The facilitation of networking in developing nations is one of ISOC's primary goals, and our third Network Technology Workshop for Developing Countries was held the week before INET '95, at the University of Hawaii. The workshop was attended by over 180 carefully screened students from 80 developing nations. ISOC Vice President George Sadowsky headed a staff of 28 volunteers from 15 nations, 5 of whom had themselves attended prior workshops.
There were four workshop tracks. The Network Management track was for students who are responsible for establishing and supporting regional and national networks. The Network Navigation and Services (NNS) track was attended by students who will be training trainers and users in their countries. There were two connectivity tracks -- one for those building TCP/IP networks, and one centered on dial-up options (including SLIP/PPP). The style of instruction varied to fit the track. The network management track featured lectures on a variety of technical and managerial topics by distinguished network managers. The NNS track alternated between lectures on network services and trends and hands-on net surfing and software installation. While the connectivity tracks also had lectures, hands on sessions where students built and modified networks -- configuring routers and crimping connectors -- were stressed.
Each student received copies of the material from every track at the end of the week -- a four-inch stack of hard copy teaching material and handouts, and a CD-ROM with copies of the teaching material and public domain software used in each track. Depending upon the track they were in, students also received commercial software and books. None of this would have been possible without support from agencies like NATO, UNDP, Novell, the US State Department, the International Science Foundation, the World Bank, IDRC, and theInternet Association of Japan which supported student travel and expenses, O'Reilly Associates which contributed literally thousands of technical books, and Microsoft which contributed software. During hands-on sessions, students worked one or two to a computer at over 100 machines lent to the workshop by Sun, DEC, IBM, Apple, and Cisco.
This was the third Workshop for Developing Nations, and it is interesting to note some of the changes. At the 1993 workshop, in Palo Alto, nearly all the attendees were from academic and research networks, many of which connected through the US National Science Foundation, and abided by its acceptable use policy. This year there were attendees from commercial networks, and most of the academic and research networks have branched into commercial connectivity or are planning to do so. The World Wide Web has also spread to developing nations. Many now have Web servers, and even those with dial-up connectivity to the Internet are using Web servers internally within their nations or institutions. IP connectivity is also spreading. The proportion of nations with UUCP or Fido connectivity has dropped during the years, and even dial-up users are moving to SLIP/PPP.
Major international carriers like MCI and Sprint have also discovered Internet connectivity in developing nations. There are now many parties involved -- the academic and research networks, newer commercial providers, governments, national PTTs, and now major carriers.

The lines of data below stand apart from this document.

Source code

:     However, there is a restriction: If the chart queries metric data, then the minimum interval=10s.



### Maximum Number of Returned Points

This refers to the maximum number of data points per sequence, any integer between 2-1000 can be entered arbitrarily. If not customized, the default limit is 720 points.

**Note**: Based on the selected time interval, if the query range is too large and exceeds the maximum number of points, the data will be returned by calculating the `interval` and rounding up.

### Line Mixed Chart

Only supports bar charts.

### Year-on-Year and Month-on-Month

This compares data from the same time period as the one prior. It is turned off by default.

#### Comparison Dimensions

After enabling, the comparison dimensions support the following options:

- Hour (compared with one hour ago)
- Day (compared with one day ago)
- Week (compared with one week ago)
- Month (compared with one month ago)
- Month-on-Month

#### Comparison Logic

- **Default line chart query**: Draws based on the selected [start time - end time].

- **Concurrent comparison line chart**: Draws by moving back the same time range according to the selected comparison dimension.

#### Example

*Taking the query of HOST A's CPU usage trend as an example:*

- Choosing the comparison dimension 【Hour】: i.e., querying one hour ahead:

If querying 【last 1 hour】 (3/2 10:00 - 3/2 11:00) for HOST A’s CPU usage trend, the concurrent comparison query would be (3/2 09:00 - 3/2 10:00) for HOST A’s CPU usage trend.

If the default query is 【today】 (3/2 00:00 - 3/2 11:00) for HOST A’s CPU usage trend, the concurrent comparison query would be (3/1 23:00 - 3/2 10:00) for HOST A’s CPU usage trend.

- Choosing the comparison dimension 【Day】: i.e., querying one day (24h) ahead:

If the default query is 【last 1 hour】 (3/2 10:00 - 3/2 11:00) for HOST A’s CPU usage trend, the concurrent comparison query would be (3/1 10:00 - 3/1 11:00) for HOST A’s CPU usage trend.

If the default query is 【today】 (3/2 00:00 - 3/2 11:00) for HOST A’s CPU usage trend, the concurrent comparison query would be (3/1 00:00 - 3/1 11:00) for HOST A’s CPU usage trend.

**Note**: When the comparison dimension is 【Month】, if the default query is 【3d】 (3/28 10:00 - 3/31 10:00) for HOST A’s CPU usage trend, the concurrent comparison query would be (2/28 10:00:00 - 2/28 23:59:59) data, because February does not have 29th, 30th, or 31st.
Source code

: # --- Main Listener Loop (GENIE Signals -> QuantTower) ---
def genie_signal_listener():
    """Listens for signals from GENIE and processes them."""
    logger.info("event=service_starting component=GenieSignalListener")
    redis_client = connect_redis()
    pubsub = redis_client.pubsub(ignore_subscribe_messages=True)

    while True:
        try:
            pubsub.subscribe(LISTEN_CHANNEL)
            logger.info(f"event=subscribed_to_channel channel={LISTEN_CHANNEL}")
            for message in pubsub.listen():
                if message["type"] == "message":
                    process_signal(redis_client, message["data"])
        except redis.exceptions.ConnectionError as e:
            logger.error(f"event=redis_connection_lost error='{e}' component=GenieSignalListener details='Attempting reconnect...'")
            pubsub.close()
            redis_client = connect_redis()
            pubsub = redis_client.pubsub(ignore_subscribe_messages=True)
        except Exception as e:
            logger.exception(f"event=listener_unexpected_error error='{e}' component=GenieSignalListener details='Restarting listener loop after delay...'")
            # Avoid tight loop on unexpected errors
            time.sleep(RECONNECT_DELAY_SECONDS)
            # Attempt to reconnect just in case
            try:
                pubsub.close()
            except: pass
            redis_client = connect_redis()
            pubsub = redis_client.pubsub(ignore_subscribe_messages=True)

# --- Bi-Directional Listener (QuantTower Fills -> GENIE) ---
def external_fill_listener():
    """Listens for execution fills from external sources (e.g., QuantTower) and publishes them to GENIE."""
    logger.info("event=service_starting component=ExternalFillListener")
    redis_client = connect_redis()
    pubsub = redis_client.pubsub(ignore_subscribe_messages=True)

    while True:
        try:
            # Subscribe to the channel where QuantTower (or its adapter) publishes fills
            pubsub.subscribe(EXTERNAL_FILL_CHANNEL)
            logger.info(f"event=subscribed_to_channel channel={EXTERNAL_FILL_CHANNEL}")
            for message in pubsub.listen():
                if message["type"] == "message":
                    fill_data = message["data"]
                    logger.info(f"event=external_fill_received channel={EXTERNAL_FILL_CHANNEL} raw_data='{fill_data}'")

This rapid change has raised questions and concerns. Will the governments recognize the strategic importance of Internetworking to intellectual and industrial development, or see it as a political threat? Will the PTT see Internet access as competition to be stifled, a cash-cow to be milked, or a strategic service to be offered as effectively as is possible? Will the new commercial providers compete or cooperate with the academic and research networks? Do the large carriers see the local networks as customers or competitors? Such questions are being asked in every developing nation, and each nation will have different answers.
I am looking forward to the next workshop in Montreal. We may get a few answers, and we will surely discover new questions. Like this year, the workshop attendees will receive a week of excellent instruction, hands-on experience, and material to stuff into their suitcases. Still, I suspect the most important thing they take away will be contacts -- among their peers at the workshop and the people they meet during the following week at the INET conference. The contacts and esprit de corps among the "class of 95" will enable mutual support and regional cooperation as these people build truly global networks during the coming years.